Se antes a situação preocupava, agora o cenário parece de calamidade administrativa. Vieram os resets forçados, ignorando completamente a vontade da comunidade. Quartos desapareceram. Moedas evaporaram. Anos de dedicação foram reduzidos a um simples botão de "reiniciar". Enquanto isso, quem reclamava recebia silêncio. Quem questionava, desprezo.
E, como se não bastasse, hoje, 9 de julho, a mais nova atualização conseguiu fazer o improvável.
A Rádio Habblive simplesmente começou a desaparecer.
O player foi removido. Os promotores, gestores e locutores perderam acesso ao painel. Ao tentarem entrar, a mensagem era quase uma lápide digital:
"Suspenso por falta de interesse."
Falta de interesse? Curioso.
Porque interesse nunca faltou aos promotores, locutores, gestores e demais membros da equipe, que passaram semanas organizando campanhas, eventos e festivais para manter aquela rádio respirando enquanto o restante do hotel agonizava.
Quem faltou demonstrar interesse, ao que tudo indica, foi justamente quem tinha a obrigação de cuidar da comunidade e do hotel.
O silêncio da administração só aumentou a revolta. Nenhuma explicação. Nenhum posicionamento. Nenhuma perspectiva.
A Rádio simplesmente... evaporou.
E não é a primeira vez que pessoas dedicadas são descartadas como peças quebradas.
Basta perguntar ao Solitudine.
Durante anos, esteve presente, ajudou, colaborou e defendeu a gestão, mesmo quando ela era alvo de críticas. Muitos até zombavam, dizendo que ele era o "escudeiro oficial" da Blume.
No fim?
Foi descartado sem cerimônia. Sem reconhecimento. Sem defesa. Sem consideração.
Um roteiro que parece se repetir com qualquer um que ainda insista em acreditar no projeto.
Hoje, caminhar pelos corredores do Habblive já não lembra um hotel movimentado. Lembra um museu. Um lugar onde os bots fazem mais companhia do que usuários reais, enquanto o contador insiste em vender uma movimentação que poucos conseguem enxergar.

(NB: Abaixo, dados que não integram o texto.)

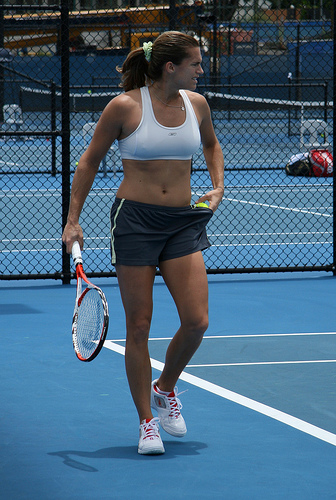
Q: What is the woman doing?
A: Walking.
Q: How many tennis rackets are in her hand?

Talvez ainda exista uma explicação para tudo isso. Talvez exista um plano genial que ninguém conseguiu compreender. Ou talvez a comunidade já tenha entendido aquilo que a administração ainda se recusa a admitir.
Enquanto isso, resta aos antigos membros observar, em silêncio, as luzes se apagando uma por uma.
E, quando até a Rádio deixa de fazer barulho...
...talvez não seja apenas uma programação que tenha chegado ao fim. Talvez seja o último capítulo de uma história que um dia fez o Habblive valer a pena.